### Kutipan Teks
Taufik menyebut ke depan, KPI juga akan mengolah bahan baku generasi kedua, seperti minyak jelantah. Produksi tahap awal direncanakan dilakukan di Kilang Cilacap, sebelum diperluas ke kilang lain di jaringan KPI.
Kenapa Co-Processing Dipilih?
Meski teknologi full conversion lebih ramah lingkungan, KPI menilai strategi co-processing masih paling efisien untuk saat ini. Selain tidak memerlukan investasi infrastruktur besar, metode ini mempercepat proses produksi karena menggunakan kilang yang sudah ada.
“Ini solusi cepat dan hemat. Sambil terus menyiapkan kilang baru yang khusus untuk biofuel, kita bisa mulai dari apa yang kita punya,” jelas Taufik.
Namun ia juga menekankan bahwa pengembangan SAF butuh kerja sama lintas sektor. KPI hanya bagian dari ekosistem, dan regulasi yang mendukung serta sinergi industri sangat diperlukan untuk memperbesar skala produksi dan distribusi bahan bakar ramah lingkungan ini.

### Materi Hasil Ekstraksi
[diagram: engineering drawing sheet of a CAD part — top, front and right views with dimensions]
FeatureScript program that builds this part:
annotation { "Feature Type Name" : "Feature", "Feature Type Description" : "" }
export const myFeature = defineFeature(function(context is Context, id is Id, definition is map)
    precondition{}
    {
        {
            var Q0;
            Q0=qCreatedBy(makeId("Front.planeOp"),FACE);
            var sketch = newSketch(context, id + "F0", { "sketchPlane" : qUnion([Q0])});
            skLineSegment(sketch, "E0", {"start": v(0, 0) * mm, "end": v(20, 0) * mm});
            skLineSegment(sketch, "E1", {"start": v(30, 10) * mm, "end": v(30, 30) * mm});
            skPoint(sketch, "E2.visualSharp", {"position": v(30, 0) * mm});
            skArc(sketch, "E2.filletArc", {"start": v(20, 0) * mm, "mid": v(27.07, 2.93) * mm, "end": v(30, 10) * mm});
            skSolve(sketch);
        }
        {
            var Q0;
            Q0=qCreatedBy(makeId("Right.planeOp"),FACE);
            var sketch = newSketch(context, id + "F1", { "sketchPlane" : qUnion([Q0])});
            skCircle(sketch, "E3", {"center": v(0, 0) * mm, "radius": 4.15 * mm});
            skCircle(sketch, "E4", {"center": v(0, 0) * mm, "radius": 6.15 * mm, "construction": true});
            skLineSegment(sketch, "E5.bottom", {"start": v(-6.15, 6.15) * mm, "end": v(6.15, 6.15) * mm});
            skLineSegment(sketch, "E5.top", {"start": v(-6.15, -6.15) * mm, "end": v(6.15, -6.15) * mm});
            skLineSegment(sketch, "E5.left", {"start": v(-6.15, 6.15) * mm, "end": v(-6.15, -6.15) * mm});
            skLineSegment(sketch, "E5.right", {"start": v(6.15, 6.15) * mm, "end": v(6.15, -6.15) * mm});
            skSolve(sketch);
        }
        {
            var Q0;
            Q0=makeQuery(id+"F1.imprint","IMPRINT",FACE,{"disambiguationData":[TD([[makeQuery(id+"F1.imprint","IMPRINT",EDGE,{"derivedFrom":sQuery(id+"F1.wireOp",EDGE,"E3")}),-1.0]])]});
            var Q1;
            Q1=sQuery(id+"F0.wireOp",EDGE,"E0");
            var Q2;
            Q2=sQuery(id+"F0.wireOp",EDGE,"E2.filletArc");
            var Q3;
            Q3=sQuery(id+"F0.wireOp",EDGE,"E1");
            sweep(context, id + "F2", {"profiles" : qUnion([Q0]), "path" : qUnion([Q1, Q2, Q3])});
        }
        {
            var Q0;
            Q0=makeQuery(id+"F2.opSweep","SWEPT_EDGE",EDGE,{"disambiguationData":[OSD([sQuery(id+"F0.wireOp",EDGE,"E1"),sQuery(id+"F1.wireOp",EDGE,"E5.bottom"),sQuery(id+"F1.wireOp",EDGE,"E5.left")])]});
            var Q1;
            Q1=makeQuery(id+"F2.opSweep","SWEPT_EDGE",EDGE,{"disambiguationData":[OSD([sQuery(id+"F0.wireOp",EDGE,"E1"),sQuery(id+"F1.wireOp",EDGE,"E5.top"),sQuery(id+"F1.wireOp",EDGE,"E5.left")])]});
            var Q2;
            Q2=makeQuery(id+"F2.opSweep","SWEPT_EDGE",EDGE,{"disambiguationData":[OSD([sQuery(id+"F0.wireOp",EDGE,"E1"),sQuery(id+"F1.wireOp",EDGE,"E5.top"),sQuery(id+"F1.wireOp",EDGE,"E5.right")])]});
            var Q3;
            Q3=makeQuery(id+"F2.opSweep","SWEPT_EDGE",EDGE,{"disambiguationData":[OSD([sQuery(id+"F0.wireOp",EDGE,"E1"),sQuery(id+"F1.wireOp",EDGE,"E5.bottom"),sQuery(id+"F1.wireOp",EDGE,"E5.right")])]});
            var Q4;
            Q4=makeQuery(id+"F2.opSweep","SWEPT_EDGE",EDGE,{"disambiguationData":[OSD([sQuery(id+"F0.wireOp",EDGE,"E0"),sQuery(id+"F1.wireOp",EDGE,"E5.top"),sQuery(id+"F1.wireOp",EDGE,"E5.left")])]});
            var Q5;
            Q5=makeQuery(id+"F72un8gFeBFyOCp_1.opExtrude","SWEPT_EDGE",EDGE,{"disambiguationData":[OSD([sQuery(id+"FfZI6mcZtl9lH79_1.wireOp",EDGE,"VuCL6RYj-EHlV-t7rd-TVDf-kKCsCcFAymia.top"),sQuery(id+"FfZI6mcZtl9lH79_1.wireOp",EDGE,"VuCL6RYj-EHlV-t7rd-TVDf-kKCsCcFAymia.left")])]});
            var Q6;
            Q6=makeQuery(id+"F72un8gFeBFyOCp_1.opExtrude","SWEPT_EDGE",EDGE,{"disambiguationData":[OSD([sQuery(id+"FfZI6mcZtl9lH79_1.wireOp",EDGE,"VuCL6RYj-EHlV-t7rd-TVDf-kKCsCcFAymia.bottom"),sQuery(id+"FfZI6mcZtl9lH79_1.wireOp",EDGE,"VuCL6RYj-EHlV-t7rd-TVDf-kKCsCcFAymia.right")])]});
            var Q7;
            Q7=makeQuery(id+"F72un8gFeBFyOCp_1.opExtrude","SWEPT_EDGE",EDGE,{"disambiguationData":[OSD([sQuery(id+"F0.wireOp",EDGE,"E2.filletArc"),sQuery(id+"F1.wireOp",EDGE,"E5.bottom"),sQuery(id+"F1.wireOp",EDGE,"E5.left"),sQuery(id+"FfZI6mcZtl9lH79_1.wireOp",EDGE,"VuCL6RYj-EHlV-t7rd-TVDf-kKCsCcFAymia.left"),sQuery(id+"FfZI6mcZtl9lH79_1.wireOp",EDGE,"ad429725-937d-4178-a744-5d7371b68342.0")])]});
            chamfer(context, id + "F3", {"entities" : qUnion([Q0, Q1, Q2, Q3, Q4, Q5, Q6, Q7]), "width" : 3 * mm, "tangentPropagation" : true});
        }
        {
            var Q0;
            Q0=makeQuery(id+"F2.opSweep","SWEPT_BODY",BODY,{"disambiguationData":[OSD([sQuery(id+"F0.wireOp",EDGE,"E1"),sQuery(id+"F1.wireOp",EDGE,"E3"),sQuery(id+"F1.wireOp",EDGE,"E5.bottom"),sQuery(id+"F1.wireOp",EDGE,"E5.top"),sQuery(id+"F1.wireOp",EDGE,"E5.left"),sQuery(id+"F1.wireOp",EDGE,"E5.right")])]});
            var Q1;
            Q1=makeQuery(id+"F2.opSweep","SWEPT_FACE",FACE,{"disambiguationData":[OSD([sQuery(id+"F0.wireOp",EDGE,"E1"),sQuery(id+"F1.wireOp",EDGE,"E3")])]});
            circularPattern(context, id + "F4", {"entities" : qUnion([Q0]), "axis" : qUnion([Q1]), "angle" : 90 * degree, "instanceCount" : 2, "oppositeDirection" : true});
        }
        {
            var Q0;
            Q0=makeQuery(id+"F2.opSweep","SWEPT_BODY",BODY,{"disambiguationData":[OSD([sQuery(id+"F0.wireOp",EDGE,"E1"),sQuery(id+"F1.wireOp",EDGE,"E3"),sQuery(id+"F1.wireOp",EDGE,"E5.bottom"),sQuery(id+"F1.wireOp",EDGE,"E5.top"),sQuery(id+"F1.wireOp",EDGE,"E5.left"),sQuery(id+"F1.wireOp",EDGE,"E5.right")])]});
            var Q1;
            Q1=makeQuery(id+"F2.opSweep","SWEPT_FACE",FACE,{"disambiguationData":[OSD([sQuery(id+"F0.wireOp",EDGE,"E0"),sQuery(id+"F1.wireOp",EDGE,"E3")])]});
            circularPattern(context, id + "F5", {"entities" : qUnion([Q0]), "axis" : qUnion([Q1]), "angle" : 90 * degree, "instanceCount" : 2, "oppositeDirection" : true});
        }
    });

* * *

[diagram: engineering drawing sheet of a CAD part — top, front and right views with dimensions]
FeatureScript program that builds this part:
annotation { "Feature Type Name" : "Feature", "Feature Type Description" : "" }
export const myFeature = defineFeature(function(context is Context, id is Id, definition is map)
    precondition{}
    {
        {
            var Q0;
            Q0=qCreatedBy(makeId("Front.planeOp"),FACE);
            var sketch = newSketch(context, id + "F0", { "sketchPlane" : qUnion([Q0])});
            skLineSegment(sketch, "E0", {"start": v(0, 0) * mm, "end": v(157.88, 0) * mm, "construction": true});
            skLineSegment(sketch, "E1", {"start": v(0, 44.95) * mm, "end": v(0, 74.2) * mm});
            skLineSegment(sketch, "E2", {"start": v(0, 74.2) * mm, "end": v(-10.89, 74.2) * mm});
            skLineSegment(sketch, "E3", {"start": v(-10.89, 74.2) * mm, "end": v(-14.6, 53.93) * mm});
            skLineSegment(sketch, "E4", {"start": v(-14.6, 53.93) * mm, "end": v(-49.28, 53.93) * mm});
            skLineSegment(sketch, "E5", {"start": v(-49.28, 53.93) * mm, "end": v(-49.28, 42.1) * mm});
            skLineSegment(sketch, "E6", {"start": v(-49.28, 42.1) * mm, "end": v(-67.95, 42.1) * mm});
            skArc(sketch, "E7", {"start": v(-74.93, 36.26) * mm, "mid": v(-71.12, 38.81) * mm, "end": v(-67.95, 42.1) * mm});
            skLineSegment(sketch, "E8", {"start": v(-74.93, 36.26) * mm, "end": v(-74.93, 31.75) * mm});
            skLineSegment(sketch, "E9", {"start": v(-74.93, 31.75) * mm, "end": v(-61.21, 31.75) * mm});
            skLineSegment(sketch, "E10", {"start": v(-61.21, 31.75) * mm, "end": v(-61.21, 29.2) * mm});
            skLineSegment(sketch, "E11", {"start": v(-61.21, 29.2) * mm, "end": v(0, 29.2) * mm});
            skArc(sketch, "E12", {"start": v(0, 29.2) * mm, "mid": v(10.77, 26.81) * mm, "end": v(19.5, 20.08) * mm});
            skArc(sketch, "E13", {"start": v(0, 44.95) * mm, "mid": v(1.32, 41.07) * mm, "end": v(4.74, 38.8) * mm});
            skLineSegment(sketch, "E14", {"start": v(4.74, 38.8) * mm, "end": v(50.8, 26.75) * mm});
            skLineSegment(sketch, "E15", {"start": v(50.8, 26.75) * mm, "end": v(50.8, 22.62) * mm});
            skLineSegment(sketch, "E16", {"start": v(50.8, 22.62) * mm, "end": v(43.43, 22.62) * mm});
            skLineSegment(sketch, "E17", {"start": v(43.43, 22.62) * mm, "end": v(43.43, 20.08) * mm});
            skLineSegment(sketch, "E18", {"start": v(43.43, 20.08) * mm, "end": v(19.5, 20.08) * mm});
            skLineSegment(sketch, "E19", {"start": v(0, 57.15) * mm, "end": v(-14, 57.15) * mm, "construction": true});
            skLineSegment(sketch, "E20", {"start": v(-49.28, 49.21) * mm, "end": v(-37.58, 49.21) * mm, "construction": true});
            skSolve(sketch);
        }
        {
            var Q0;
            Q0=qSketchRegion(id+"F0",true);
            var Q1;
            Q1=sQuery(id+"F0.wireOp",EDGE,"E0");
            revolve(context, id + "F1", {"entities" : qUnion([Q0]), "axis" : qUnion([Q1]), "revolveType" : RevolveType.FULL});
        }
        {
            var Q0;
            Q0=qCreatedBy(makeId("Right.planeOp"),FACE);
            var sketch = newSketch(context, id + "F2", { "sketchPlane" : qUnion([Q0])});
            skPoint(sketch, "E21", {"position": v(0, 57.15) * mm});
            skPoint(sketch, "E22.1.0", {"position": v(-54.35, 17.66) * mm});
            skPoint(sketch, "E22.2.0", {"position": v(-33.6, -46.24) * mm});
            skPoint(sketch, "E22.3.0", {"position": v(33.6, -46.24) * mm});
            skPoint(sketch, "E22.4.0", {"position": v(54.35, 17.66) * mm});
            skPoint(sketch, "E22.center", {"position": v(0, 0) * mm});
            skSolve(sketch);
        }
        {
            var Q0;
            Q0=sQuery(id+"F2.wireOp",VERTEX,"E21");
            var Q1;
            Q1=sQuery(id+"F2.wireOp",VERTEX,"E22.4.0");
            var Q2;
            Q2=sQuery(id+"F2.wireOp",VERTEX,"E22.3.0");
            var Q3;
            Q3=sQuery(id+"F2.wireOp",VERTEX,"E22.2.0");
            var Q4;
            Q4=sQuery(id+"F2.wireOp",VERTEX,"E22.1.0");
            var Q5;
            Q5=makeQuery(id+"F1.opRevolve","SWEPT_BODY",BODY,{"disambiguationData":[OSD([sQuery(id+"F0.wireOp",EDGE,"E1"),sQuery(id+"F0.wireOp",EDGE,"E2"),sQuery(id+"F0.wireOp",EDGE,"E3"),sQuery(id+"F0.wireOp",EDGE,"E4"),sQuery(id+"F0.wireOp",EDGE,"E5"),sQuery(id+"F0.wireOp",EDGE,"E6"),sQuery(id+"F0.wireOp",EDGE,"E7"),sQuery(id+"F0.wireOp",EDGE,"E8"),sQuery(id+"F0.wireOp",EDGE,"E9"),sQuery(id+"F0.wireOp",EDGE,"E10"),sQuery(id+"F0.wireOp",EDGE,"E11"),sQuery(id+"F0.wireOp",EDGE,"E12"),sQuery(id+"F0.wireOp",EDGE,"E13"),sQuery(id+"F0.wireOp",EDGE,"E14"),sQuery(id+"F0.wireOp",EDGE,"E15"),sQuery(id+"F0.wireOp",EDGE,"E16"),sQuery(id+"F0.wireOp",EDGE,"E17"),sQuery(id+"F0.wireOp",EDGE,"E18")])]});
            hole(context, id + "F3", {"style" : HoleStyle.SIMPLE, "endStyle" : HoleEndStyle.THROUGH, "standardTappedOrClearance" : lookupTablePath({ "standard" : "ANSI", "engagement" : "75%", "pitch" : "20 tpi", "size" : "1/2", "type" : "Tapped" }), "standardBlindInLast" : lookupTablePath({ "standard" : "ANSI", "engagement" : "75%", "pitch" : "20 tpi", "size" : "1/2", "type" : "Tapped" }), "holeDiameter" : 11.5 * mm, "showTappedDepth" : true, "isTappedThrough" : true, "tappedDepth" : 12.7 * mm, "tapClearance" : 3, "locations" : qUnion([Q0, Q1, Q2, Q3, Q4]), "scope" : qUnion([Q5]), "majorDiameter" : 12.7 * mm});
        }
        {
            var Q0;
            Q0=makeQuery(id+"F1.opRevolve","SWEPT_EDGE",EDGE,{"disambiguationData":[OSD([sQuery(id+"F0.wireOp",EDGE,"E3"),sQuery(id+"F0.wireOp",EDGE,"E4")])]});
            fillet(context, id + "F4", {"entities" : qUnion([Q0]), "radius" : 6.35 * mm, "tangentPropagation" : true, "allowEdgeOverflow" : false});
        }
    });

--

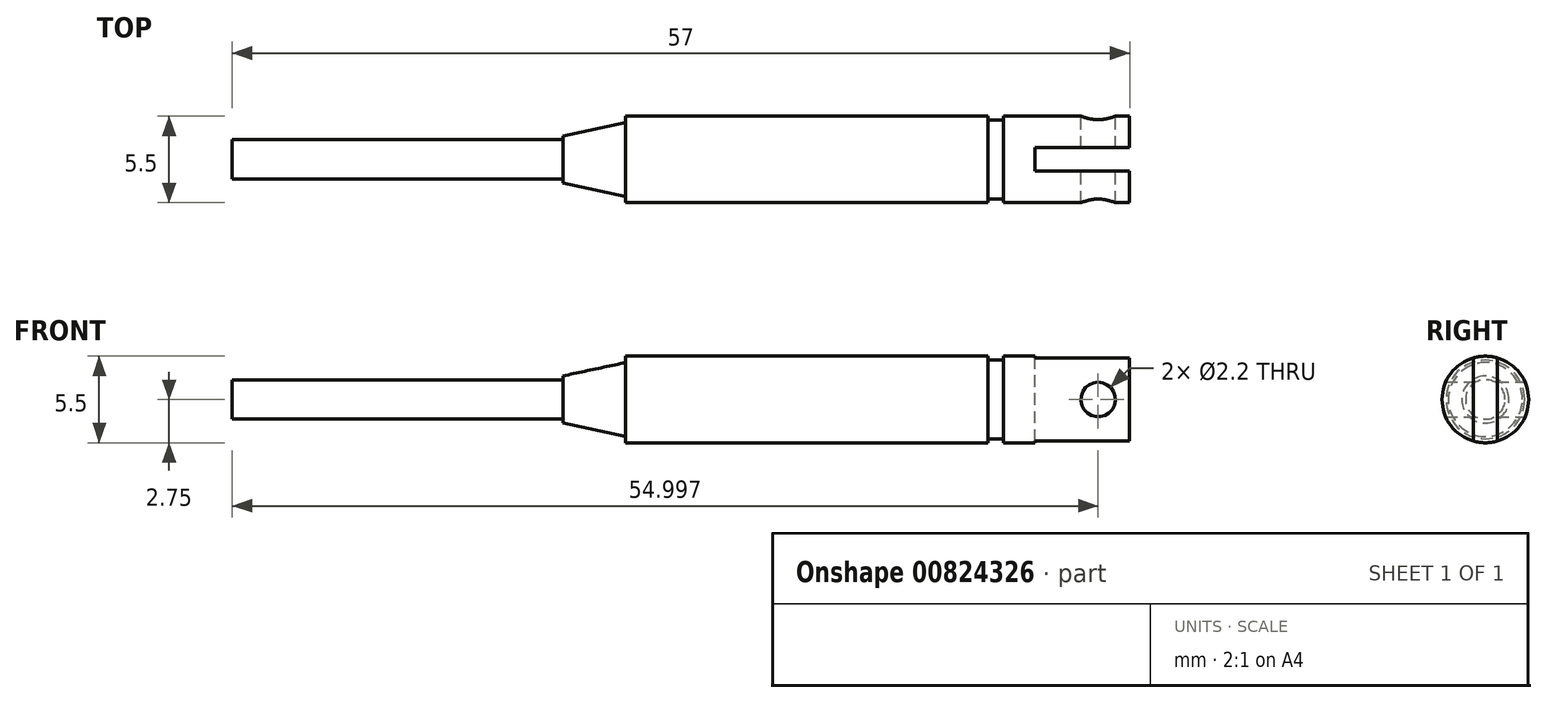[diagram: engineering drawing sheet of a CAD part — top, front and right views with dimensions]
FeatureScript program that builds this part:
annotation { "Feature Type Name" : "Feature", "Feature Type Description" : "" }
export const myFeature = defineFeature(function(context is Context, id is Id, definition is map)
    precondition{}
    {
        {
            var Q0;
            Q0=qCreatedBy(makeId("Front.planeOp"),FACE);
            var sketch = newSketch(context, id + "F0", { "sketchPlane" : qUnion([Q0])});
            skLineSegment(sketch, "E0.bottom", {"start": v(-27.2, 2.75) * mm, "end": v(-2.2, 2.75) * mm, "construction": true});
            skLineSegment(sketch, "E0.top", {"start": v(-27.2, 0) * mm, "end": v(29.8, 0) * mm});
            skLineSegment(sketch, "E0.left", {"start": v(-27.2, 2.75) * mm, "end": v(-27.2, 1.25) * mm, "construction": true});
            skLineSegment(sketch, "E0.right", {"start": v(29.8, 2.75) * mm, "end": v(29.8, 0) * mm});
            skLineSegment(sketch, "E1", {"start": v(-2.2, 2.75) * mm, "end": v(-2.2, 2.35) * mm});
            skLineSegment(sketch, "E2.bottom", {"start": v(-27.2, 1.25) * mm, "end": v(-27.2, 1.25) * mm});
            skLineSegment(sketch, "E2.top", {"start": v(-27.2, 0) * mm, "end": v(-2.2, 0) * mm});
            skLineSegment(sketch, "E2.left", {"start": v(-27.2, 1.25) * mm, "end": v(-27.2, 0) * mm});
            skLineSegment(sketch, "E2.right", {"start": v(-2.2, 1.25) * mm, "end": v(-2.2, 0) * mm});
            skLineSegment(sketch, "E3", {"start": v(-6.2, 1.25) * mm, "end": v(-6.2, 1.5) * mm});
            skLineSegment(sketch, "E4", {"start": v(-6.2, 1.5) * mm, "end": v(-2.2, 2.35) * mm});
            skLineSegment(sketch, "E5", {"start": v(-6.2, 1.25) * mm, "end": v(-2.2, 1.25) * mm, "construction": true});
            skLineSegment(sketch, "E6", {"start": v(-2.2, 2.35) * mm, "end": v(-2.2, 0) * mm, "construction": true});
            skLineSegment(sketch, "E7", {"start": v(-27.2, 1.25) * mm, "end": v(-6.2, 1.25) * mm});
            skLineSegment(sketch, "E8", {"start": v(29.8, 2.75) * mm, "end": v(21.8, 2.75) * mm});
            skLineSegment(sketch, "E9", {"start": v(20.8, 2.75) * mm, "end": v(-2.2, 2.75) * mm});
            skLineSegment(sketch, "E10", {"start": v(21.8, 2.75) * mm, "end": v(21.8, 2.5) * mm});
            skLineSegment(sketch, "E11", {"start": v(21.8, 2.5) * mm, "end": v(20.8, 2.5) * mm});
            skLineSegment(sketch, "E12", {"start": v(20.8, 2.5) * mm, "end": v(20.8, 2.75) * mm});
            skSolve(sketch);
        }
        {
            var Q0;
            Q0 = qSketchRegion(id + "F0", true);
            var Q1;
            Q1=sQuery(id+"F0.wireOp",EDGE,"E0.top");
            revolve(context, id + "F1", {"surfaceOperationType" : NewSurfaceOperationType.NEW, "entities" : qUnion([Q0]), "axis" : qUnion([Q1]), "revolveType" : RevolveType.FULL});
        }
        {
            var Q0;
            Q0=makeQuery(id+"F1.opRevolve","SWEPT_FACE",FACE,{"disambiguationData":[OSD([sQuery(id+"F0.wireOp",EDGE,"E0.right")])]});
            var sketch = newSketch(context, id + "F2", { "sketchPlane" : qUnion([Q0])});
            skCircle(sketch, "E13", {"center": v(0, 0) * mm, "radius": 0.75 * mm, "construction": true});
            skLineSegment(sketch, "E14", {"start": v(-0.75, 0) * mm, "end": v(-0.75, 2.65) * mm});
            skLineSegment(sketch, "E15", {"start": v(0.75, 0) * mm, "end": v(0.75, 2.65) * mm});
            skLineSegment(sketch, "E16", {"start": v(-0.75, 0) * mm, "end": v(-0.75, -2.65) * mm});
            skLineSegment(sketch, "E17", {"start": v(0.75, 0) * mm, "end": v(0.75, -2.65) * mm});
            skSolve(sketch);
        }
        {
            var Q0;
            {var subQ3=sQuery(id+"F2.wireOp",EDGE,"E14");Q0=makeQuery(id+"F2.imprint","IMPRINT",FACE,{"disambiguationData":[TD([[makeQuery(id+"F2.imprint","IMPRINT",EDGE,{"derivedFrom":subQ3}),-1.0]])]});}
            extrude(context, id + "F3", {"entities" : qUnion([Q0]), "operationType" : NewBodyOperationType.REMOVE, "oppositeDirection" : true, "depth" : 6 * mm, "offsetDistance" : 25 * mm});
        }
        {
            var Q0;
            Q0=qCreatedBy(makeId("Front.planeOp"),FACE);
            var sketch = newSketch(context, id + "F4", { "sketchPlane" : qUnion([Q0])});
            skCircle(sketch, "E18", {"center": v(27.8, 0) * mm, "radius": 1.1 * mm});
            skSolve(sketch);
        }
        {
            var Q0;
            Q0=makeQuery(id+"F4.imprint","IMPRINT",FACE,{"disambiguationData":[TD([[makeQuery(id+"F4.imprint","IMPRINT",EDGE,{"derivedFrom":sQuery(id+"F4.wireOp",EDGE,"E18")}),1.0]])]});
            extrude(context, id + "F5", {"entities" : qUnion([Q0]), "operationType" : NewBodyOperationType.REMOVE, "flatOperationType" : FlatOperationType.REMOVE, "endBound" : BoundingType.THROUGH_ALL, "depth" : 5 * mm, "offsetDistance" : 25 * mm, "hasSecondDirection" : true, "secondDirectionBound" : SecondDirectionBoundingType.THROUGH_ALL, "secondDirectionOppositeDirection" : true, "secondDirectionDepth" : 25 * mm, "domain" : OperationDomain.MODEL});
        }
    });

### Daftar Tugas
1. Terjemahkan kalimat berikut dari teks tentang strategi co-processing KPI ke dalam bahasa Inggris: "Meski teknologi full conversion lebih ramah lingkungan, KPI menilai strategi co-processing masih paling efisien untuk saat ini."
2. Ubah sebutan "kilang" menjadi "fasilitas pengolahan" di teks tentang strategi co-processing KPI, lalu tuliskan ulang bagiannya. Mulailah dari kata-kata yang memuat "Kenapa Co-Processing Dipilih?", dan berhentilah setelah "ramah lingkungan ini.".
Materi tersebut berasal dari sumber yang berbeda.

### Jawaban Tertulis
1. Although full conversion technology is more environmentally friendly, KPI considers the co-processing strategy to still be the most efficient for now.

2.
Kenapa Co-Processing Dipilih?
Meski teknologi full conversion lebih ramah lingkungan, KPI menilai strategi co-processing masih paling efisien untuk saat ini. Selain tidak memerlukan investasi infrastruktur besar, metode ini mempercepat proses produksi karena menggunakan fasilitas pengolahan yang sudah ada.
“Ini solusi cepat dan hemat. Sambil terus menyiapkan fasilitas pengolahan baru yang khusus untuk biofuel, kita bisa mulai dari apa yang kita punya,” jelas Taufik.
Namun ia juga menekankan bahwa pengembangan SAF butuh kerja sama lintas sektor. KPI hanya bagian dari ekosistem, dan regulasi yang mendukung serta sinergi industri sangat diperlukan untuk memperbesar skala produksi dan distribusi bahan bakar ramah lingkungan ini.